After the first excursions, we felt like it was time to do some serious exercise. We decided to hike La Soufrière, the active volcano on Guadeloupe.
The starting point of the hikes is above the village of Saint-Claude and the views while driving up there where already quite spectacular. We had the luck of traveling on the island while the fire trees where blooming: quite the feast for the eyes!
Starting our hike at 950m we continued untill the top, at 1467m in altitude. The steepness and difficulty of the path at some points and the hot, humid weather made it an uneasy walk though. Quite different from hiking in the Alps for instance.
The current crater of the volcano is called ‘La Vieille Dame’ – the Old Lady. It was created somewhere in the late Middle Ages out of a relatively young volcanic crater (120 000 years old). The last eruption of La Soufrière was only in 1976. It was a really violent one, which lasted for over 8 months. Each time the volcano errupts, earthquakes occur as well, often causing landslides.
Because it is an active volcano, currently in what’s called a sleeping state, visitors get warned in advance. During your hike you might come accross acid steam erruptions, instable terrains or hot water projections. You might experience some irritation of the eyes, skin and breath, or in a worse case, burn wounds. Lucky for us, we didn’t experience any problems other than shortness of breath due to the climbing on our hike. We followed the marked Chemin des Dames hike, which takes you to the summit in about two hours of climbing (the hike is about 6 km in total).

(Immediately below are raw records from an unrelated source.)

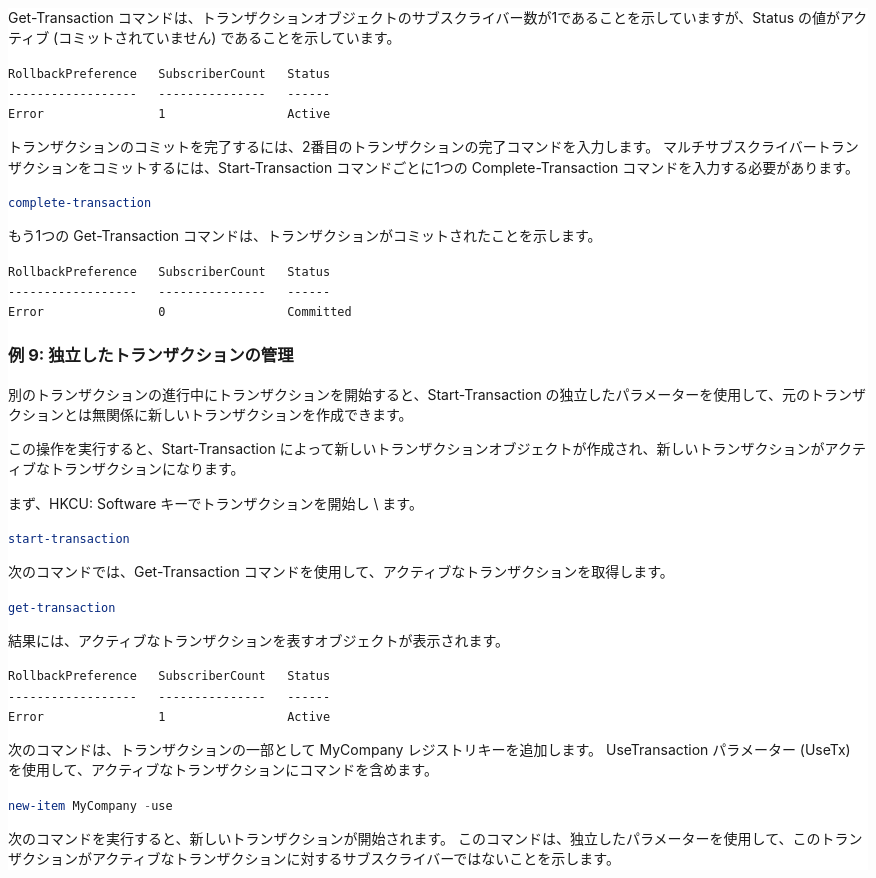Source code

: Get-Transaction コマンドは、トランザクションオブジェクトのサブスクライバー数が1であることを示していますが、Status の値がアクティブ (コミットされていません) であることを示しています。

```output
RollbackPreference   SubscriberCount   Status
------------------   ---------------   ------
Error                1                 Active
```

トランザクションのコミットを完了するには、2番目のトランザクションの完了コマンドを入力します。 マルチサブスクライバートランザクションをコミットするには、Start-Transaction コマンドごとに1つの Complete-Transaction コマンドを入力する必要があります。

```powershell
complete-transaction
```

もう1つの Get-Transaction コマンドは、トランザクションがコミットされたことを示します。

```output
RollbackPreference   SubscriberCount   Status
------------------   ---------------   ------
Error                0                 Committed
```

### <a name="example-9-managing-independent-transactions"></a>例 9: 独立したトランザクションの管理

別のトランザクションの進行中にトランザクションを開始すると、Start-Transaction の独立したパラメーターを使用して、元のトランザクションとは無関係に新しいトランザクションを作成できます。

この操作を実行すると、Start-Transaction によって新しいトランザクションオブジェクトが作成され、新しいトランザクションがアクティブなトランザクションになります。

まず、HKCU: Software キーでトランザクションを開始し \\ ます。

```powershell
start-transaction
```

次のコマンドでは、Get-Transaction コマンドを使用して、アクティブなトランザクションを取得します。

```powershell
get-transaction
```

結果には、アクティブなトランザクションを表すオブジェクトが表示されます。

```output
RollbackPreference   SubscriberCount   Status
------------------   ---------------   ------
Error                1                 Active
```

次のコマンドは、トランザクションの一部として MyCompany レジストリキーを追加します。 UseTransaction パラメーター (UseTx) を使用して、アクティブなトランザクションにコマンドを含めます。

```powershell
new-item MyCompany -use
```

次のコマンドを実行すると、新しいトランザクションが開始されます。 このコマンドは、独立したパラメーターを使用して、このトランザクションがアクティブなトランザクションに対するサブスクライバーではないことを示します。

Starting at the hot sulfer baths “Les bains jaunes’, you climb up through different zones of vegetation: denser rainforest in the beginning, later on the vegetation gets scarser and some zones have clearly been sulferised (yellow colour due to the volcanic activity). All along the way, the hike offers stunning views on the island and the coastline.
While we had clear weather all the way up, the summit was covered in a thick pack of clouds, as is often the case. It didn’t stop it from being quite spectacular. Standing just besides an active volcanic crater is quite the experience. Steam was coming out of it constanly and we couldn’t help feeling very small indeed.